What is needed: Rewrite the stretch from the start of the items through the line containing "Reading left to right, what", replacing "largest total" with "highest total" and keeping everything else unchanged.

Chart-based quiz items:
********
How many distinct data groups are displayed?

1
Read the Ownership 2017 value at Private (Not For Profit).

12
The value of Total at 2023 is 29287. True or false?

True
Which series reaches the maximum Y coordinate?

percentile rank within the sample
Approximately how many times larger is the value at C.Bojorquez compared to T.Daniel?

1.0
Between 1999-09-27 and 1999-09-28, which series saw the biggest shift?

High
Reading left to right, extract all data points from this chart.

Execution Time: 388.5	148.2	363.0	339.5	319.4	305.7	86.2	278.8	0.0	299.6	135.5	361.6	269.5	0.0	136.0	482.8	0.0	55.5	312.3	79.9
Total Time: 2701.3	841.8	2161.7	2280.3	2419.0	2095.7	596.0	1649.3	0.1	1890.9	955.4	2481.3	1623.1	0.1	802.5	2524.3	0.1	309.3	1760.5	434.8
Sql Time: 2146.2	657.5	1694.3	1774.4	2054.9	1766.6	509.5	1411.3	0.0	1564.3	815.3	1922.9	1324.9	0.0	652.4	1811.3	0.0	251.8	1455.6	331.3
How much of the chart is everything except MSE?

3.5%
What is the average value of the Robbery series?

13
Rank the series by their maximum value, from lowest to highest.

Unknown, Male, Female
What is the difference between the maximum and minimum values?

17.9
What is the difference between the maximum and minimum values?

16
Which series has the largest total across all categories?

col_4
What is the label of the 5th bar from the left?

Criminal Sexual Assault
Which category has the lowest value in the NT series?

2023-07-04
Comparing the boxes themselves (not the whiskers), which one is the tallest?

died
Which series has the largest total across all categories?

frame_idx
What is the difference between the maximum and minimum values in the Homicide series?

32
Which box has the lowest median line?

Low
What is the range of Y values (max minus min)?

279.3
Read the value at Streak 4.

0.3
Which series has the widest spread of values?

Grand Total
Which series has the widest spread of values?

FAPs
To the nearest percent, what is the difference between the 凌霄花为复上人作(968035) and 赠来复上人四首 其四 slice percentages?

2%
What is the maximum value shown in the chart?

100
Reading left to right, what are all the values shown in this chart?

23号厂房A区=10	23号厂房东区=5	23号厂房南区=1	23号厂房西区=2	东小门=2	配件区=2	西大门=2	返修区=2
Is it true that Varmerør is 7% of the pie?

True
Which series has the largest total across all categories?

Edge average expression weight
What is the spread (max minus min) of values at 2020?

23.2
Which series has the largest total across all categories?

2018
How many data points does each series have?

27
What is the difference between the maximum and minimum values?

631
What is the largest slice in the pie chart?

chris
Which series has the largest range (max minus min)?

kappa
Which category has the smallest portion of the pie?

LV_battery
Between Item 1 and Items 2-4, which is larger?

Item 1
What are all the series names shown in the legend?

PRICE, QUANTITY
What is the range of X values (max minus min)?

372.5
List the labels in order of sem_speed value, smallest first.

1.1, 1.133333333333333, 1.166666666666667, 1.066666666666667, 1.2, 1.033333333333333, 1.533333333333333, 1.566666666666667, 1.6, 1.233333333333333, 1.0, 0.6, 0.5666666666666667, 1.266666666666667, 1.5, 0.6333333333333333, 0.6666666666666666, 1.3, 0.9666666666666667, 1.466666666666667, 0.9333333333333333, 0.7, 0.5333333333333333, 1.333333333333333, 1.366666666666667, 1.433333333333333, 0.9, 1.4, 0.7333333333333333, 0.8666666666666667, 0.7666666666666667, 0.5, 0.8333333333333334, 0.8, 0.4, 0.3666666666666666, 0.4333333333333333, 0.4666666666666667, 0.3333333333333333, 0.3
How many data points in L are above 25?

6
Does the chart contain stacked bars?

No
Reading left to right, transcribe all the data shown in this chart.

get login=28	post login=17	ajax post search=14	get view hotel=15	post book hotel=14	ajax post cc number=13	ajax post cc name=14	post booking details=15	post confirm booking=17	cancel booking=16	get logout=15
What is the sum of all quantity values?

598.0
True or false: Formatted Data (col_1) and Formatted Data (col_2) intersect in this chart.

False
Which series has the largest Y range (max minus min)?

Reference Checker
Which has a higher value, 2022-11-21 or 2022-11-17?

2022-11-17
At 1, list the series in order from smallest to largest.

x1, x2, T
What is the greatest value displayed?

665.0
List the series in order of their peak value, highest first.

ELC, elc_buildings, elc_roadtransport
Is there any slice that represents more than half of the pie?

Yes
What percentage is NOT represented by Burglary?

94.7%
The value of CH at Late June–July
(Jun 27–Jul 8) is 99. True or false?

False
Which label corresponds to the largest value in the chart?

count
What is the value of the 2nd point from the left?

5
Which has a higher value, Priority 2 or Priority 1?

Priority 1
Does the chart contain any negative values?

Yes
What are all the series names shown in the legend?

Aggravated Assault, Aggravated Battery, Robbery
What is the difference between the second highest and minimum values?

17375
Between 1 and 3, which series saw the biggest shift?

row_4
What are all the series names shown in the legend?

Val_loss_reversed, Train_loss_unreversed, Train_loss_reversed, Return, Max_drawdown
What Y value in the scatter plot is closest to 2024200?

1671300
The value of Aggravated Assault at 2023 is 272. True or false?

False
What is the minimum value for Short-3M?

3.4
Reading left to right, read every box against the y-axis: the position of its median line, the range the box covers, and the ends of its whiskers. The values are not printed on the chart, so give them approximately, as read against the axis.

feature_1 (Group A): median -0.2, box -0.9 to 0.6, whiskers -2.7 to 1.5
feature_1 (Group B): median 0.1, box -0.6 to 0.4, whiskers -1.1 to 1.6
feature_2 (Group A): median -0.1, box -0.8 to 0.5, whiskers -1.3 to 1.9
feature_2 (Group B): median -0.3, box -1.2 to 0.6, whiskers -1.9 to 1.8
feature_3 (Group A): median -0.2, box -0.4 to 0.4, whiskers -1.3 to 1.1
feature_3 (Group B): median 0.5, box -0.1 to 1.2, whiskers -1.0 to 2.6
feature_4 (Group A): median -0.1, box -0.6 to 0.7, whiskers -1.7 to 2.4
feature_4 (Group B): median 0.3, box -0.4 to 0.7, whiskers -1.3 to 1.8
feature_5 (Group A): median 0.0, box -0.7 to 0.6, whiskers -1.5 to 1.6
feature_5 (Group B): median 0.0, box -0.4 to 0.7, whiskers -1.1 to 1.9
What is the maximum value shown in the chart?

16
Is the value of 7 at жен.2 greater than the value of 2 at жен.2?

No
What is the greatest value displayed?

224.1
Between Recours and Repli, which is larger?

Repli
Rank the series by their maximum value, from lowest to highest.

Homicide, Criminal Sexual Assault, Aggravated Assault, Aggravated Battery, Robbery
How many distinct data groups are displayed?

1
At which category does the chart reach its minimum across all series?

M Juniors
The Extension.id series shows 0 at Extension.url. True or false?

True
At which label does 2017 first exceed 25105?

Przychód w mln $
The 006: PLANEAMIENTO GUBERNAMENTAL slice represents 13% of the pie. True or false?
********
Exercise result:
How many distinct data groups are displayed?

1
Read the Ownership 2017 value at Private (Not For Profit).

12
The value of Total at 2023 is 29287. True or false?

True
Which series reaches the maximum Y coordinate?

percentile rank within the sample
Approximately how many times larger is the value at C.Bojorquez compared to T.Daniel?

1.0
Between 1999-09-27 and 1999-09-28, which series saw the biggest shift?

High
Reading left to right, extract all data points from this chart.

Execution Time: 388.5	148.2	363.0	339.5	319.4	305.7	86.2	278.8	0.0	299.6	135.5	361.6	269.5	0.0	136.0	482.8	0.0	55.5	312.3	79.9
Total Time: 2701.3	841.8	2161.7	2280.3	2419.0	2095.7	596.0	1649.3	0.1	1890.9	955.4	2481.3	1623.1	0.1	802.5	2524.3	0.1	309.3	1760.5	434.8
Sql Time: 2146.2	657.5	1694.3	1774.4	2054.9	1766.6	509.5	1411.3	0.0	1564.3	815.3	1922.9	1324.9	0.0	652.4	1811.3	0.0	251.8	1455.6	331.3
How much of the chart is everything except MSE?

3.5%
What is the average value of the Robbery series?

13
Rank the series by their maximum value, from lowest to highest.

Unknown, Male, Female
What is the difference between the maximum and minimum values?

17.9
What is the difference between the maximum and minimum values?

16
Which series has the highest total across all categories?

col_4
What is the label of the 5th bar from the left?

Criminal Sexual Assault
Which category has the lowest value in the NT series?

2023-07-04
Comparing the boxes themselves (not the whiskers), which one is the tallest?

died
Which series has the highest total across all categories?

frame_idx
What is the difference between the maximum and minimum values in the Homicide series?

32
Which box has the lowest median line?

Low
What is the range of Y values (max minus min)?

279.3
Read the value at Streak 4.

0.3
Which series has the widest spread of values?

Grand Total
Which series has the widest spread of values?

FAPs
To the nearest percent, what is the difference between the 凌霄花为复上人作(968035) and 赠来复上人四首 其四 slice percentages?

2%
What is the maximum value shown in the chart?

100
Reading left to right, what are all the values shown in this chart?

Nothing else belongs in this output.